Enfin, il semble que ces agences se livrent entre elles un combat peu confraternel. La mésaventure des Ancizes en constitue encore une fois un bel exemple. Certes, le Dr Stanculescu ne serait sans doute pas resté dans le Puy-de-Dôme, même sans l’aide de la société Revitalis-Conseil qui l’a convaincu de quitter les lieux pour rejoindre Mondoubleau, mais Sophie Leroy, de l’ARIME, ne décolère pas pour autant : « Certaines agences de recrutement sont incapables de trouver un médecin étranger sauf en nous suivant à la trace. J’ai d’autres médecins installés qui ont été démarchés par des concurrents. On va arrêter de communiquer sur les médecins qu’on installe ». Quant à Xavier de Penfentenyo, de Revitalis-Conseil, il justifie curieusement son attitude vis-à-vis du Dr Stanculescu : « J’ai agi de la sorte parce que s’il était rentré en Roumanie, cela aurait donné aux futurs candidats au départ une mauvaise image de
l’accueil qu’ils peuvent espérer trouver en France ». Cela aurait peut-être aussi risqué de compromettre un bien lucratif marché..

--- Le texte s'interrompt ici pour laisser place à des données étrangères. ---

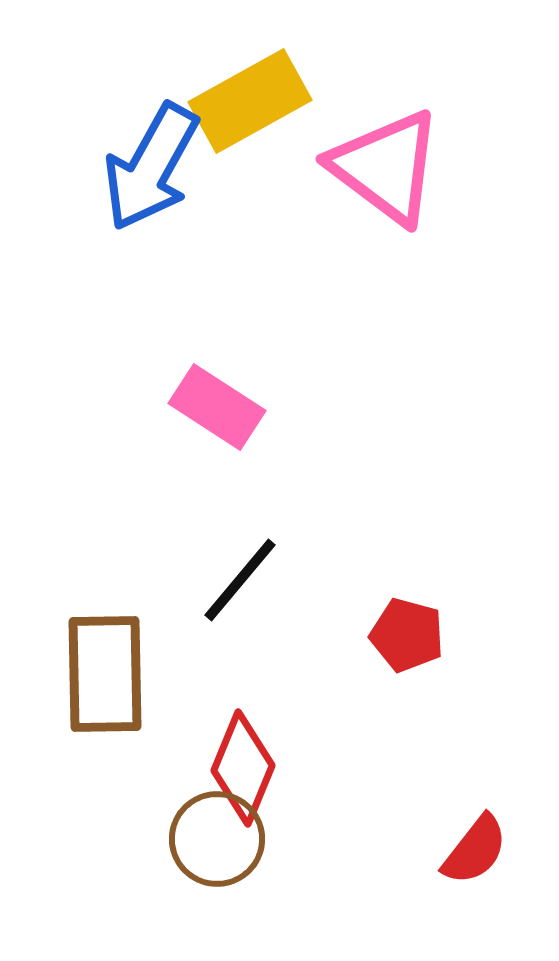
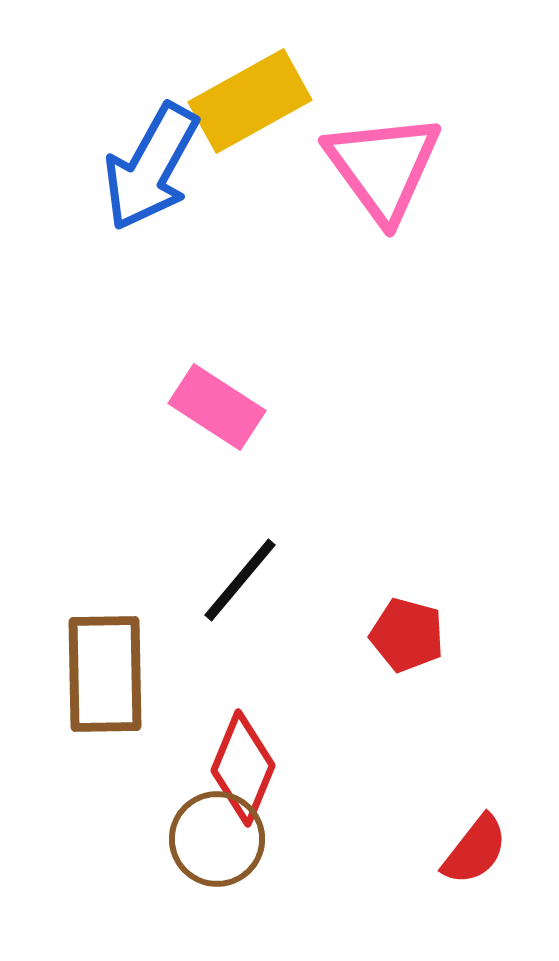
pink triangle: moved 3 px left; rotated 17 degrees clockwise
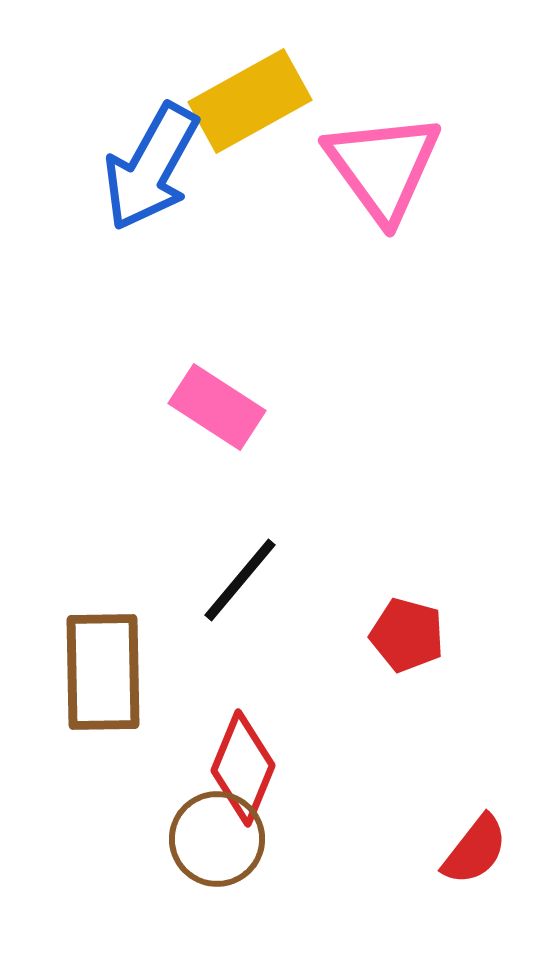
brown rectangle: moved 2 px left, 2 px up
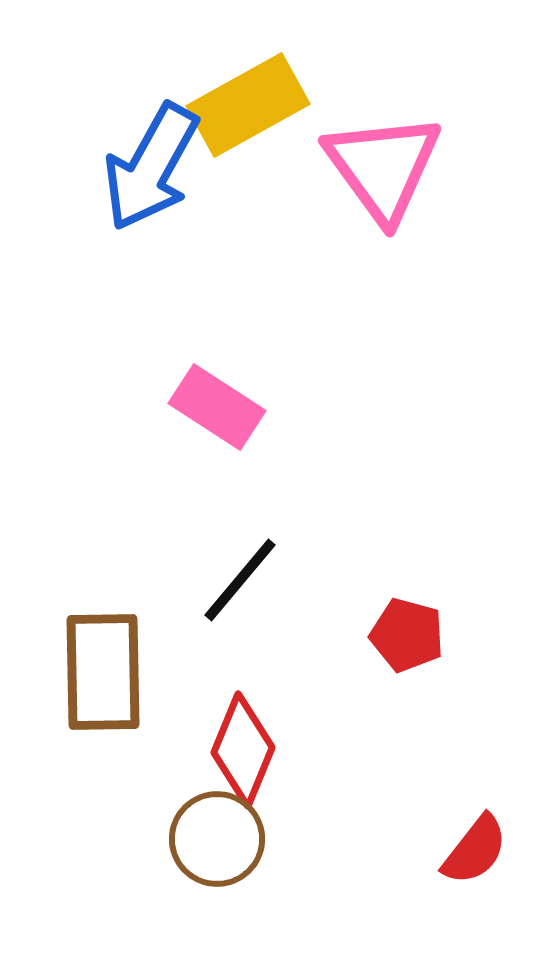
yellow rectangle: moved 2 px left, 4 px down
red diamond: moved 18 px up
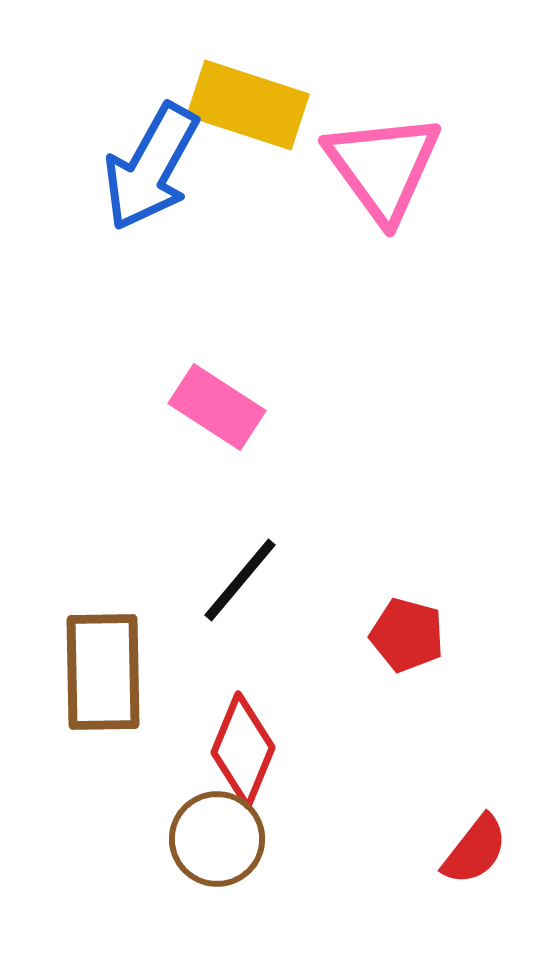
yellow rectangle: rotated 47 degrees clockwise
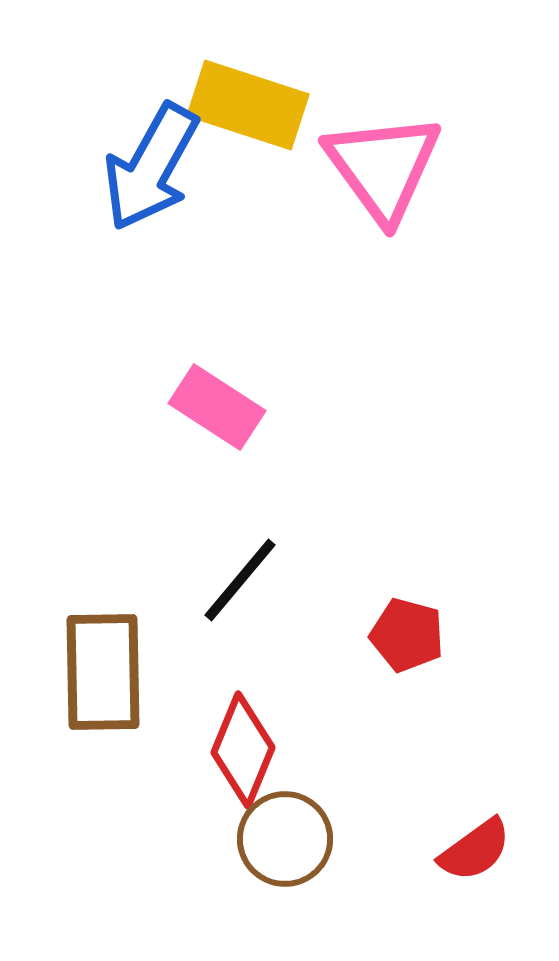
brown circle: moved 68 px right
red semicircle: rotated 16 degrees clockwise
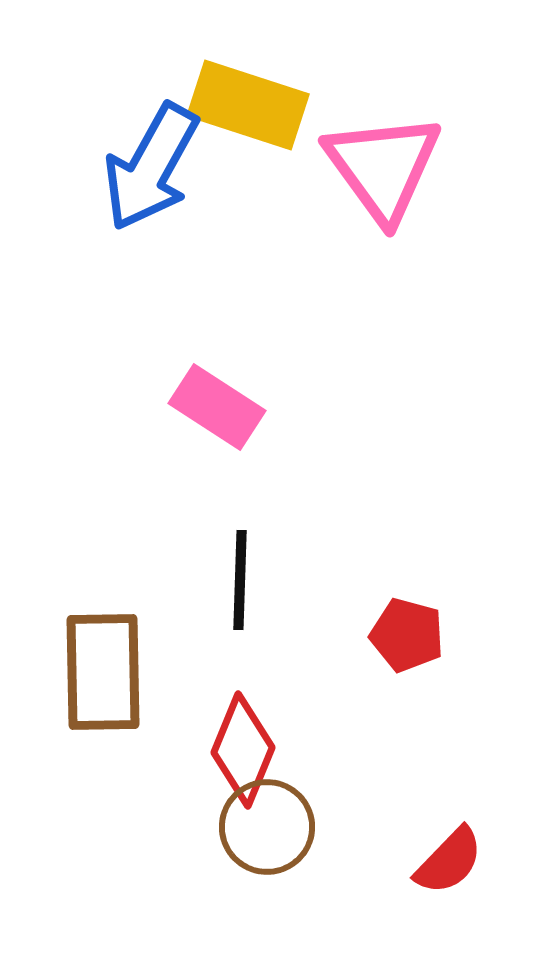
black line: rotated 38 degrees counterclockwise
brown circle: moved 18 px left, 12 px up
red semicircle: moved 26 px left, 11 px down; rotated 10 degrees counterclockwise
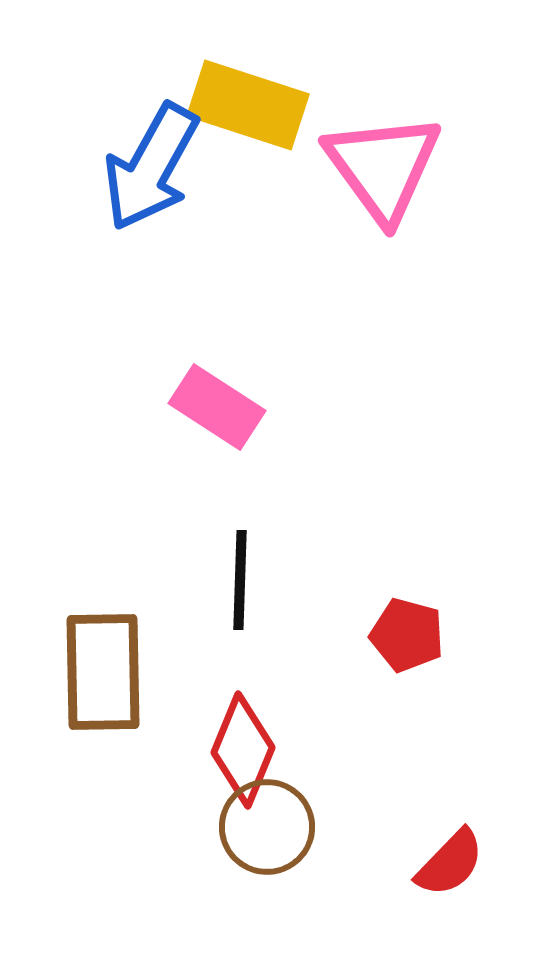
red semicircle: moved 1 px right, 2 px down
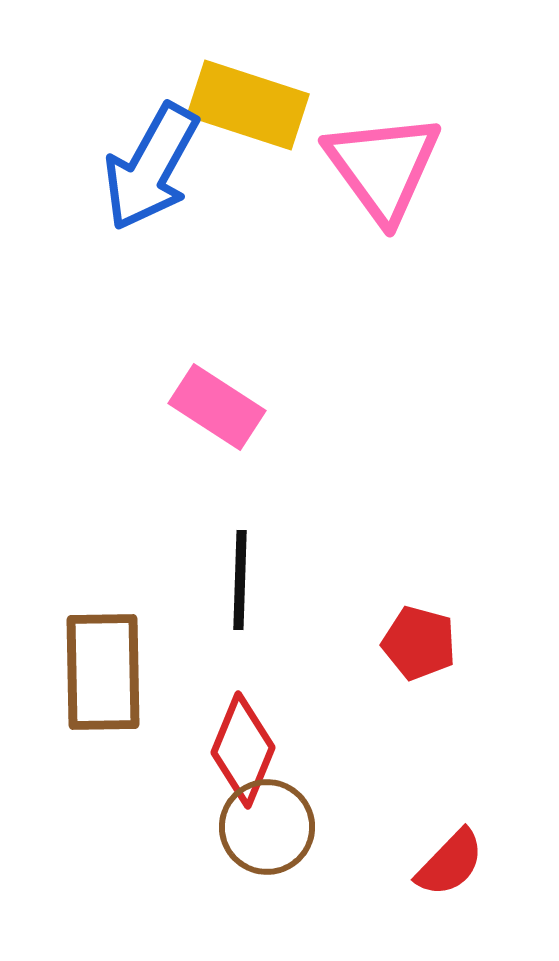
red pentagon: moved 12 px right, 8 px down
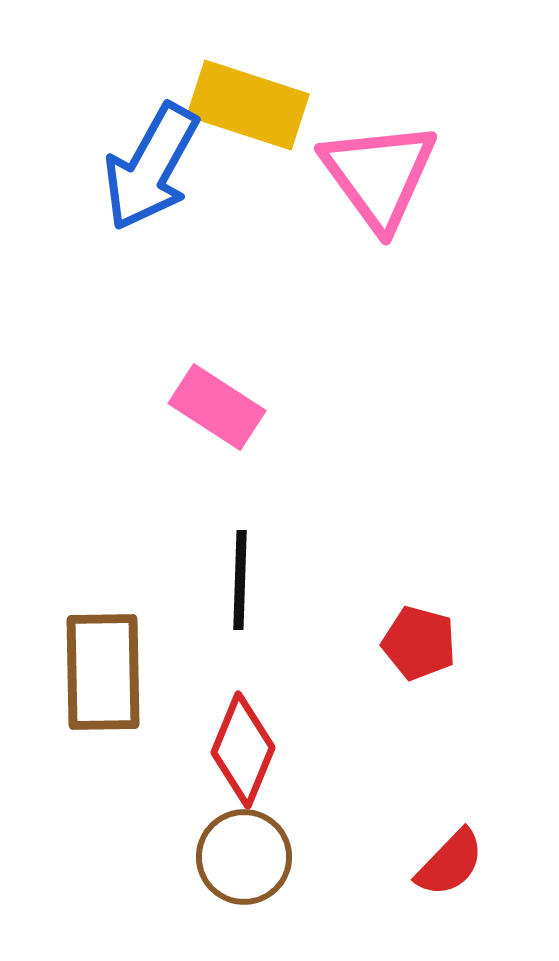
pink triangle: moved 4 px left, 8 px down
brown circle: moved 23 px left, 30 px down
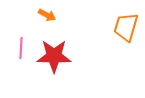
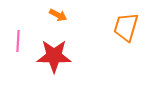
orange arrow: moved 11 px right
pink line: moved 3 px left, 7 px up
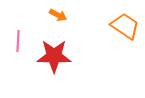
orange trapezoid: moved 1 px left, 1 px up; rotated 108 degrees clockwise
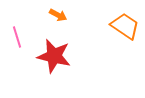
pink line: moved 1 px left, 4 px up; rotated 20 degrees counterclockwise
red star: rotated 12 degrees clockwise
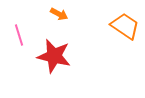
orange arrow: moved 1 px right, 1 px up
pink line: moved 2 px right, 2 px up
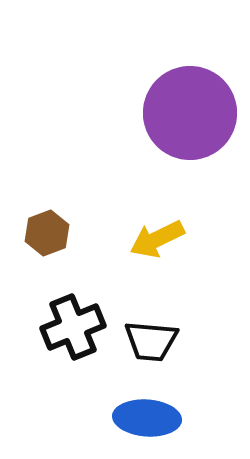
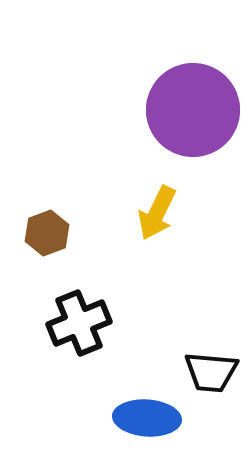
purple circle: moved 3 px right, 3 px up
yellow arrow: moved 26 px up; rotated 38 degrees counterclockwise
black cross: moved 6 px right, 4 px up
black trapezoid: moved 60 px right, 31 px down
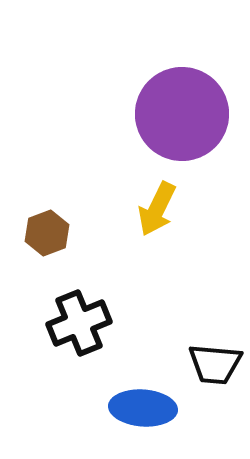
purple circle: moved 11 px left, 4 px down
yellow arrow: moved 4 px up
black trapezoid: moved 4 px right, 8 px up
blue ellipse: moved 4 px left, 10 px up
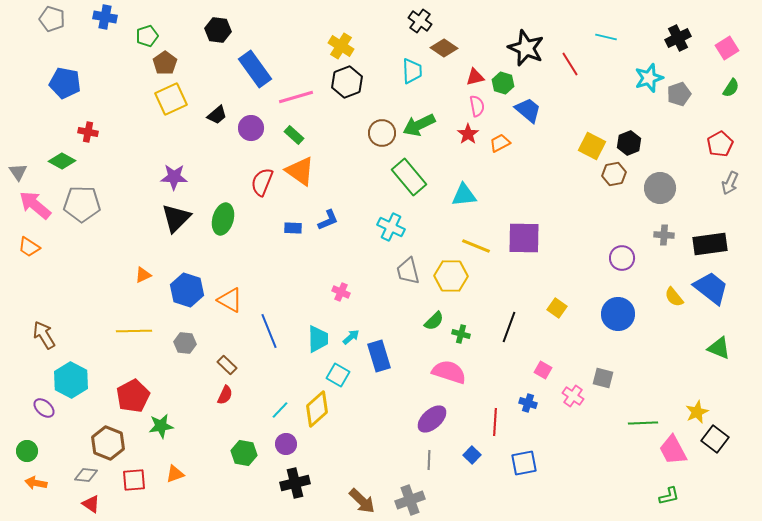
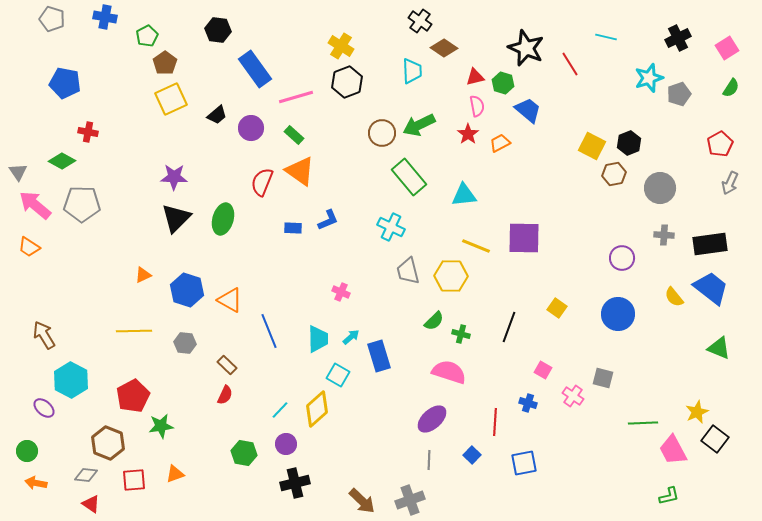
green pentagon at (147, 36): rotated 10 degrees counterclockwise
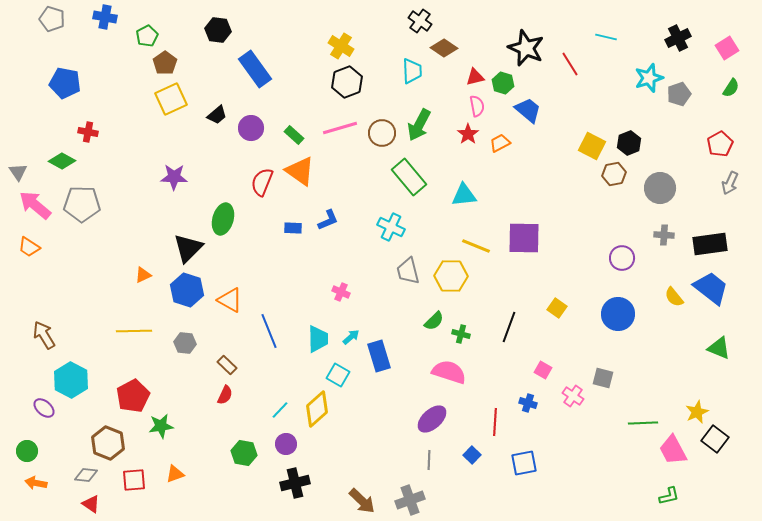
pink line at (296, 97): moved 44 px right, 31 px down
green arrow at (419, 125): rotated 36 degrees counterclockwise
black triangle at (176, 218): moved 12 px right, 30 px down
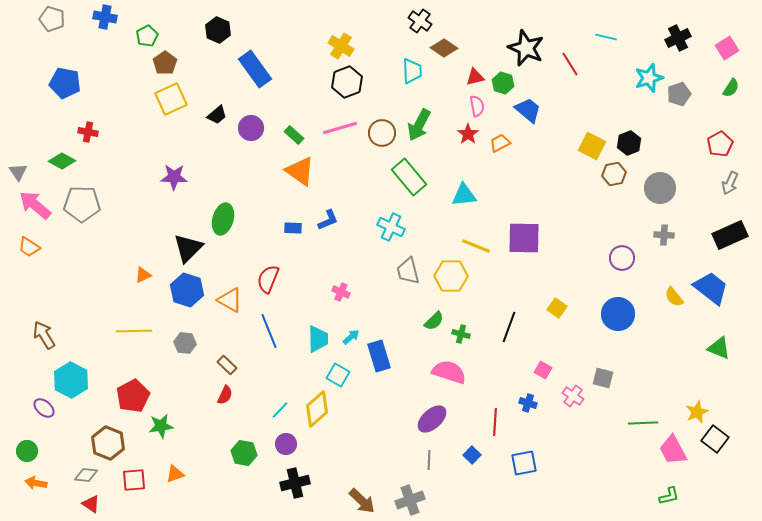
black hexagon at (218, 30): rotated 15 degrees clockwise
red semicircle at (262, 182): moved 6 px right, 97 px down
black rectangle at (710, 244): moved 20 px right, 9 px up; rotated 16 degrees counterclockwise
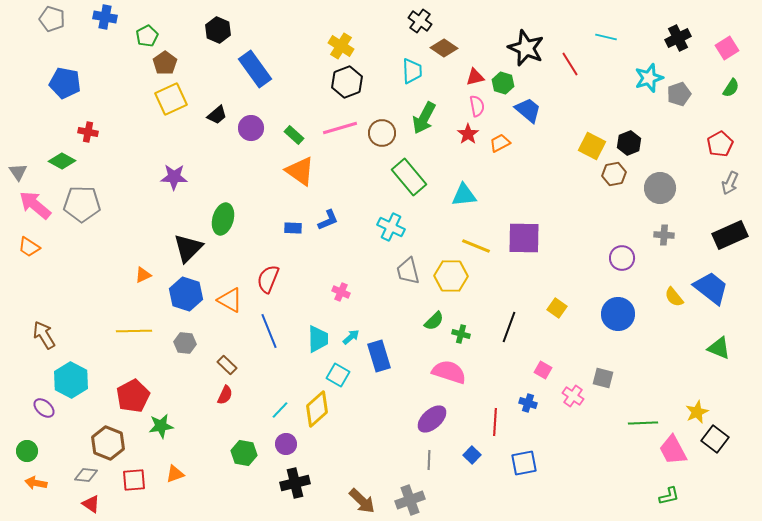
green arrow at (419, 125): moved 5 px right, 7 px up
blue hexagon at (187, 290): moved 1 px left, 4 px down
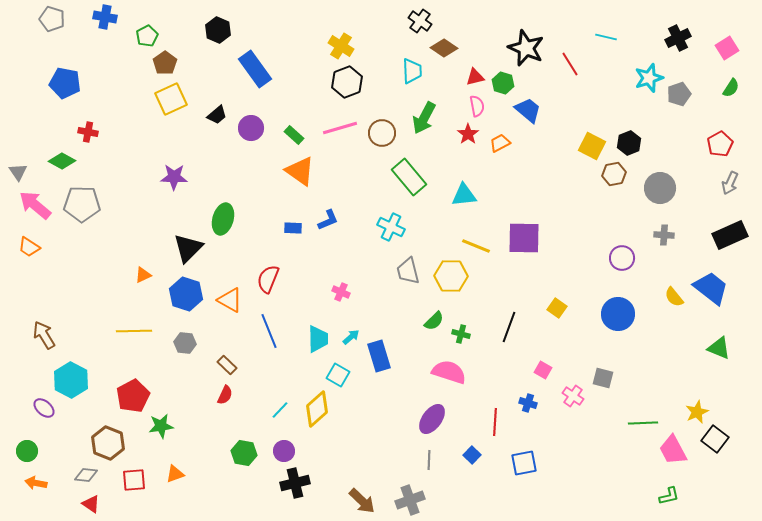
purple ellipse at (432, 419): rotated 12 degrees counterclockwise
purple circle at (286, 444): moved 2 px left, 7 px down
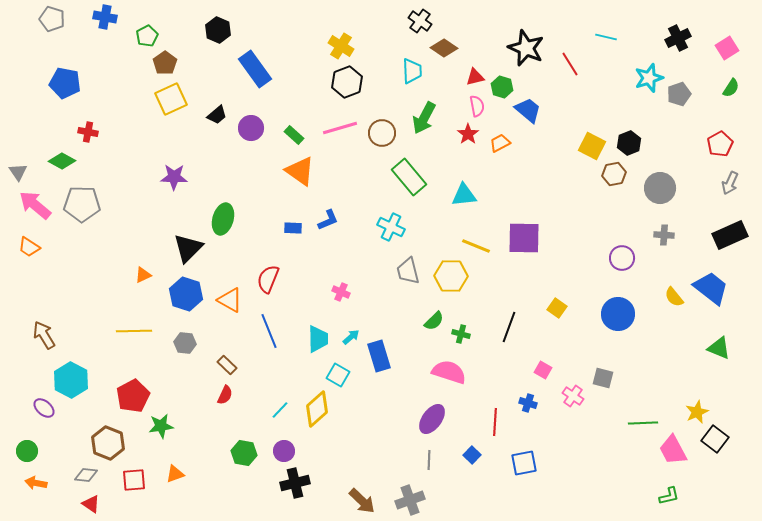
green hexagon at (503, 83): moved 1 px left, 4 px down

Mais l’OMS se penche sur ce dossier. L’organisation mondiale de la Santé a en effet commencé à soumettre à ses 193 états membres un projet de code de bonne conduite qui comprend des dispositions sur ce commerce médical. Si ce texte, non coercitif mais qui induit un engagement politique fort des états signataires, est voté en juin prochain, la France sera amenée à réglementer cette activité.